O modelo de franquia é uma forma de expansão de negócios cada vez mais popular em todo o mundo, inclusive sendo o Brasil um dos países que mais explora esse formato de expansão e investimento, uma vez que o franchising oferece uma maneira eficiente e relativamente segura de iniciar um negócio próprio.
Porém, como qualquer atividade empresarial, a franquia também possui riscos, existindo questões importantes que precisam ser consideradas quando de sua implementação e gerenciamento, especialmente quando tratamos da relação entre franqueador, franqueado e seus funcionários.
Neste artigo o objetivo é explorar alguns dos desafios enfrentados pelas franquias em relação aos direitos trabalhistas, bem como qual tem sido o posicionamento do judiciário sobre o assunto.
É preciso destacar, de antemão, que inexiste vínculo empregatício na relação de franquia, entre franqueador e franqueado, uma vez que não há qualquer relação de subordinação ou de prestação de serviços. O que se verifica é relação entre empresários independentes e distintos entre si que buscam, de forma conjunta, alcançar o lucro em suas atividades.
Assim sendo, enquanto em um vínculo empregatício o empregador determina como e o que deverá ser feito pelo empregado, configurando insubordinação à não execução ou até mesmo a execução de forma diversa daquilo que foi determinado pelo empregador, na relação existente na franquia, a franqueadora como titular da marca e detentora de know-how orienta, por meio de diretrizes, como deve ser gerida a unidade franqueada, prezando pela padronização da rede de franquias.

> _Dados fornecidos_
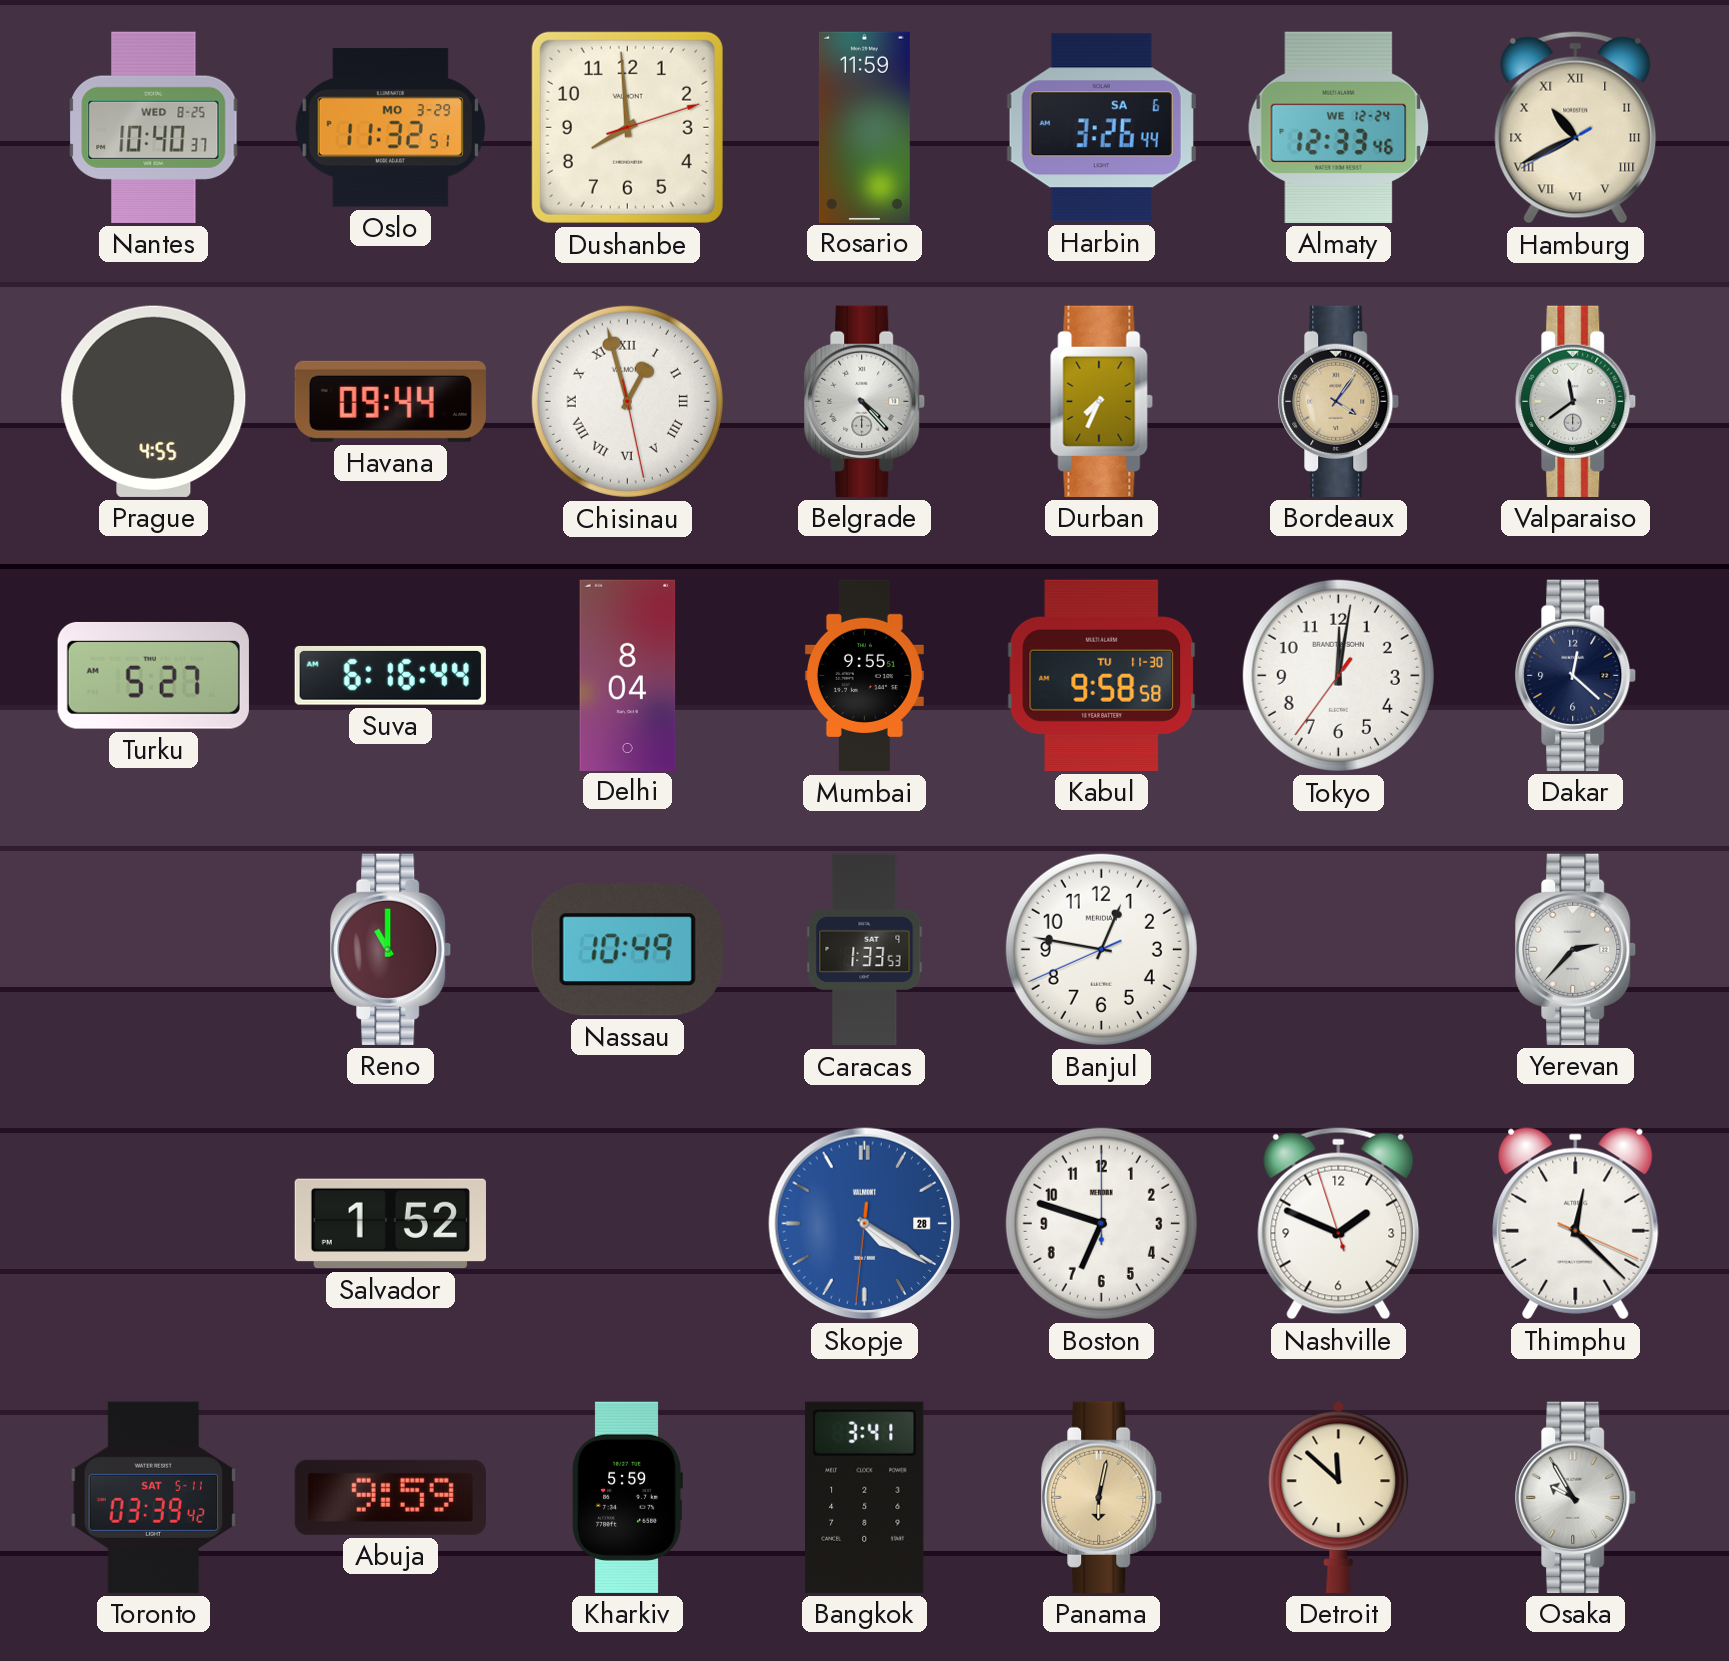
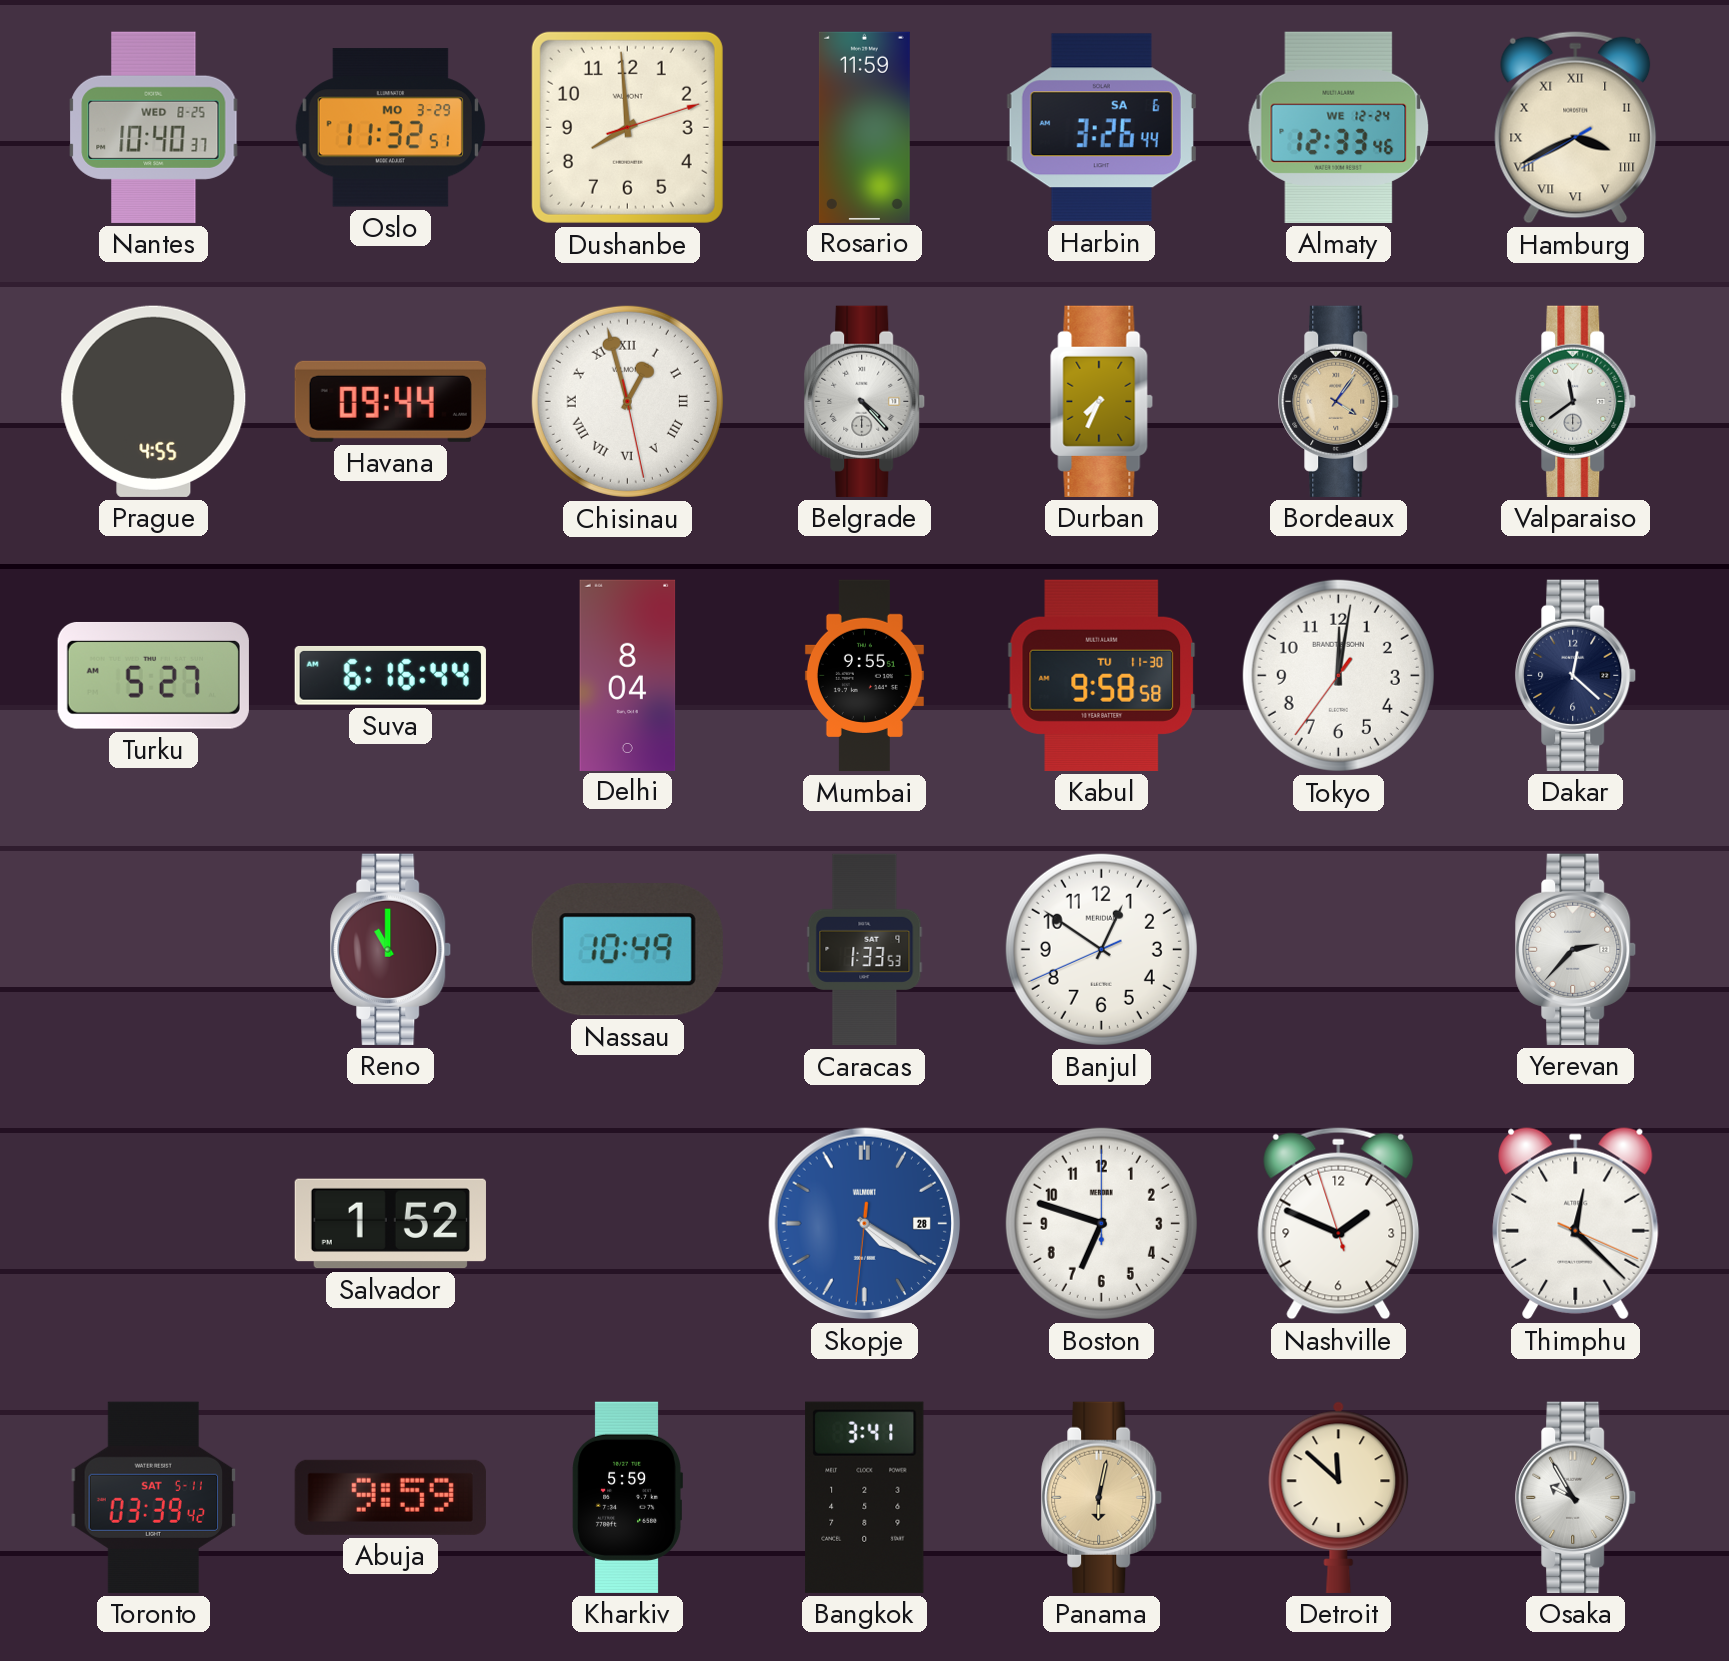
Hamburg: 10:40 -> 3:40
Banjul: 12:46 -> 12:50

> _Tarefa proposta_
Repita na íntegra o trecho sobre franquias e direitos trabalhistas, sem qualquer alteração. A listagem provém de uma fonte distinta da do trecho.

> _Resposta à tarefa_
O modelo de franquia é uma forma de expansão de negócios cada vez mais popular em todo o mundo, inclusive sendo o Brasil um dos países que mais explora esse formato de expansão e investimento, uma vez que o franchising oferece uma maneira eficiente e relativamente segura de iniciar um negócio próprio.
Porém, como qualquer atividade empresarial, a franquia também possui riscos, existindo questões importantes que precisam ser consideradas quando de sua implementação e gerenciamento, especialmente quando tratamos da relação entre franqueador, franqueado e seus funcionários.
Neste artigo o objetivo é explorar alguns dos desafios enfrentados pelas franquias em relação aos direitos trabalhistas, bem como qual tem sido o posicionamento do judiciário sobre o assunto.
É preciso destacar, de antemão, que inexiste vínculo empregatício na relação de franquia, entre franqueador e franqueado, uma vez que não há qualquer relação de subordinação ou de prestação de serviços. O que se verifica é relação entre empresários independentes e distintos entre si que buscam, de forma conjunta, alcançar o lucro em suas atividades.
Assim sendo, enquanto em um vínculo empregatício o empregador determina como e o que deverá ser feito pelo empregado, configurando insubordinação à não execução ou até mesmo a execução de forma diversa daquilo que foi determinado pelo empregador, na relação existente na franquia, a franqueadora como titular da marca e detentora de know-how orienta, por meio de diretrizes, como deve ser gerida a unidade franqueada, prezando pela padronização da rede de franquias.